**GOAL OF THE EXERCISE:** Reproduce the full listing that appears beneath this instruction exactly.

**DATASET:**
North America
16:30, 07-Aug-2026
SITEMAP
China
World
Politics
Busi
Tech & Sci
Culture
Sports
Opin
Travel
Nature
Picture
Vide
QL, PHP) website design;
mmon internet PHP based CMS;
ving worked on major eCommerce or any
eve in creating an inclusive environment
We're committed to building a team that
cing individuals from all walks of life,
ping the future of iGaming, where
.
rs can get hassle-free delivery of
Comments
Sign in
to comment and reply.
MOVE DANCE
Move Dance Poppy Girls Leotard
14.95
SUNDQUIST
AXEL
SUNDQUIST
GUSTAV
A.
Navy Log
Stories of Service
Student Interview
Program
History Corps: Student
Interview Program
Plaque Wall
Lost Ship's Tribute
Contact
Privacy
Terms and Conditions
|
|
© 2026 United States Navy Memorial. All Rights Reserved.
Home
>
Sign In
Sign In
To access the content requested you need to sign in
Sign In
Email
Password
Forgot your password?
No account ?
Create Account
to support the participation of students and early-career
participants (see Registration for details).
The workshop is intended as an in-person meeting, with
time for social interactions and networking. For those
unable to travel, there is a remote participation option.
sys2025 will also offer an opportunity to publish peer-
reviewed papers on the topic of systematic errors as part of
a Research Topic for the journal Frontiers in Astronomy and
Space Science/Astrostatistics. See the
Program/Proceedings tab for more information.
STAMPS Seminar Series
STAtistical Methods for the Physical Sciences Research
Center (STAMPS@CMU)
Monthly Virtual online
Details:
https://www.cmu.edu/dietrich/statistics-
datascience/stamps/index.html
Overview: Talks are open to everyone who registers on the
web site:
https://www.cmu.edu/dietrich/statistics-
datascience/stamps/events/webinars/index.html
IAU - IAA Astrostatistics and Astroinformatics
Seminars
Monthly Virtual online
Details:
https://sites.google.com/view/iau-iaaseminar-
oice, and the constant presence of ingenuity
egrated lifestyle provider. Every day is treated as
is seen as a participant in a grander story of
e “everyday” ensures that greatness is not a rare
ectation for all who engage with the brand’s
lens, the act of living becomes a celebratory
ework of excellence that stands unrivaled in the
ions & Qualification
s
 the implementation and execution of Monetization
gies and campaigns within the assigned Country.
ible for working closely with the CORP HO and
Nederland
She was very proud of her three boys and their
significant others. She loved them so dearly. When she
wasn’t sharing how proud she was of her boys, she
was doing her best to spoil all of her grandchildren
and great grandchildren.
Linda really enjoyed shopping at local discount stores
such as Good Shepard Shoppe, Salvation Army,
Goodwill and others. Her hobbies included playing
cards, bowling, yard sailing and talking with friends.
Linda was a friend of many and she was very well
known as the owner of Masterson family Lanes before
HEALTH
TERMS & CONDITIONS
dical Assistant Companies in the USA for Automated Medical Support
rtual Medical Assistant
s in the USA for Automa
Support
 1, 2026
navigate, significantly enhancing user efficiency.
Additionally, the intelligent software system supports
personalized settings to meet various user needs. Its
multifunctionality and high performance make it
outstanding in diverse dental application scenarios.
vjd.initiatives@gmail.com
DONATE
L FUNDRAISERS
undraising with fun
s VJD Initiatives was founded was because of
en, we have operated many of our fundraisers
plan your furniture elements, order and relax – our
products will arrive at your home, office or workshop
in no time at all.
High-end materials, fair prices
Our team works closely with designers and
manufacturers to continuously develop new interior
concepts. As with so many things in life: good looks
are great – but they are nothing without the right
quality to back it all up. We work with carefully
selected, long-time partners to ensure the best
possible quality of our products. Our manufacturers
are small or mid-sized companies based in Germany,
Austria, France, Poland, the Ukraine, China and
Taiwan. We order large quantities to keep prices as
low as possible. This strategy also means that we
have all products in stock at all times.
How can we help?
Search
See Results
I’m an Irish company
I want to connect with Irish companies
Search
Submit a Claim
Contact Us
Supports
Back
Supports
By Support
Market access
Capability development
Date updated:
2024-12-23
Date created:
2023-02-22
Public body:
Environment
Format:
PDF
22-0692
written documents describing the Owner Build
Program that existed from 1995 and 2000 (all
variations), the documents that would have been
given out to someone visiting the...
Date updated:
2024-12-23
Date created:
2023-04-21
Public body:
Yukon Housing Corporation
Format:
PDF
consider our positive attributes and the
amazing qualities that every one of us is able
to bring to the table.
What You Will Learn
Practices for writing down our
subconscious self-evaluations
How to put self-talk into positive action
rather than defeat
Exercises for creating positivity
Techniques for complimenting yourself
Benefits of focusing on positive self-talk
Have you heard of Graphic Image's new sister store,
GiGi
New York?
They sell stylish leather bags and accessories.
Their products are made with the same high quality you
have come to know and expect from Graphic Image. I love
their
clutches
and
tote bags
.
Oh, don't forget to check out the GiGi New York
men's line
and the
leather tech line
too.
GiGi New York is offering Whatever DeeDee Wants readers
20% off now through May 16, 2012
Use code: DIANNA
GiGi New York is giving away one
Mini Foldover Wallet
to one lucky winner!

**ANSWER TO THIS PROBLEM:**
North America
16:30, 07-Aug-2026
SITEMAP
China
World
Politics
Busi
Tech & Sci
Culture
Sports
Opin
Travel
Nature
Picture
Vide
QL, PHP) website design;
mmon internet PHP based CMS;
ving worked on major eCommerce or any
eve in creating an inclusive environment
We're committed to building a team that
cing individuals from all walks of life,
ping the future of iGaming, where
.
rs can get hassle-free delivery of
Comments
Sign in
to comment and reply.
MOVE DANCE
Move Dance Poppy Girls Leotard
14.95
SUNDQUIST
AXEL
SUNDQUIST
GUSTAV
A.
Navy Log
Stories of Service
Student Interview
Program
History Corps: Student
Interview Program
Plaque Wall
Lost Ship's Tribute
Contact
Privacy
Terms and Conditions
|
|
© 2026 United States Navy Memorial. All Rights Reserved.
Home
>
Sign In
Sign In
To access the content requested you need to sign in
Sign In
Email
Password
Forgot your password?
No account ?
Create Account
to support the participation of students and early-career
participants (see Registration for details).
The workshop is intended as an in-person meeting, with
time for social interactions and networking. For those
unable to travel, there is a remote participation option.
sys2025 will also offer an opportunity to publish peer-
reviewed papers on the topic of systematic errors as part of
a Research Topic for the journal Frontiers in Astronomy and
Space Science/Astrostatistics. See the
Program/Proceedings tab for more information.
STAMPS Seminar Series
STAtistical Methods for the Physical Sciences Research
Center (STAMPS@CMU)
Monthly Virtual online
Details:
https://www.cmu.edu/dietrich/statistics-
datascience/stamps/index.html
Overview: Talks are open to everyone who registers on the
web site:
https://www.cmu.edu/dietrich/statistics-
datascience/stamps/events/webinars/index.html
IAU - IAA Astrostatistics and Astroinformatics
Seminars
Monthly Virtual online
Details:
https://sites.google.com/view/iau-iaaseminar-
oice, and the constant presence of ingenuity
egrated lifestyle provider. Every day is treated as
is seen as a participant in a grander story of
e “everyday” ensures that greatness is not a rare
ectation for all who engage with the brand’s
lens, the act of living becomes a celebratory
ework of excellence that stands unrivaled in the
ions & Qualification
s
 the implementation and execution of Monetization
gies and campaigns within the assigned Country.
ible for working closely with the CORP HO and
Nederland
She was very proud of her three boys and their
significant others. She loved them so dearly. When she
wasn’t sharing how proud she was of her boys, she
was doing her best to spoil all of her grandchildren
and great grandchildren.
Linda really enjoyed shopping at local discount stores
such as Good Shepard Shoppe, Salvation Army,
Goodwill and others. Her hobbies included playing
cards, bowling, yard sailing and talking with friends.
Linda was a friend of many and she was very well
known as the owner of Masterson family Lanes before
HEALTH
TERMS & CONDITIONS
dical Assistant Companies in the USA for Automated Medical Support
rtual Medical Assistant
s in the USA for Automa
Support
 1, 2026
navigate, significantly enhancing user efficiency.
Additionally, the intelligent software system supports
personalized settings to meet various user needs. Its
multifunctionality and high performance make it
outstanding in diverse dental application scenarios.
vjd.initiatives@gmail.com
DONATE
L FUNDRAISERS
undraising with fun
s VJD Initiatives was founded was because of
en, we have operated many of our fundraisers
plan your furniture elements, order and relax – our
products will arrive at your home, office or workshop
in no time at all.
High-end materials, fair prices
Our team works closely with designers and
manufacturers to continuously develop new interior
concepts. As with so many things in life: good looks
are great – but they are nothing without the right
quality to back it all up. We work with carefully
selected, long-time partners to ensure the best
possible quality of our products. Our manufacturers
are small or mid-sized companies based in Germany,
Austria, France, Poland, the Ukraine, China and
Taiwan. We order large quantities to keep prices as
low as possible. This strategy also means that we
have all products in stock at all times.
How can we help?
Search
See Results
I’m an Irish company
I want to connect with Irish companies
Search
Submit a Claim
Contact Us
Supports
Back
Supports
By Support
Market access
Capability development
Date updated:
2024-12-23
Date created:
2023-02-22
Public body:
Environment
Format:
PDF
22-0692
written documents describing the Owner Build
Program that existed from 1995 and 2000 (all
variations), the documents that would have been
given out to someone visiting the...
Date updated:
2024-12-23
Date created:
2023-04-21
Public body:
Yukon Housing Corporation
Format:
PDF
consider our positive attributes and the
amazing qualities that every one of us is able
to bring to the table.
What You Will Learn
Practices for writing down our
subconscious self-evaluations
How to put self-talk into positive action
rather than defeat
Exercises for creating positivity
Techniques for complimenting yourself
Benefits of focusing on positive self-talk
Have you heard of Graphic Image's new sister store,
GiGi
New York?
They sell stylish leather bags and accessories.
Their products are made with the same high quality you
have come to know and expect from Graphic Image. I love
their
clutches
and
tote bags
.
Oh, don't forget to check out the GiGi New York
men's line
and the
leather tech line
too.
GiGi New York is offering Whatever DeeDee Wants readers
20% off now through May 16, 2012
Use code: DIANNA
GiGi New York is giving away one
Mini Foldover Wallet
to one lucky winner!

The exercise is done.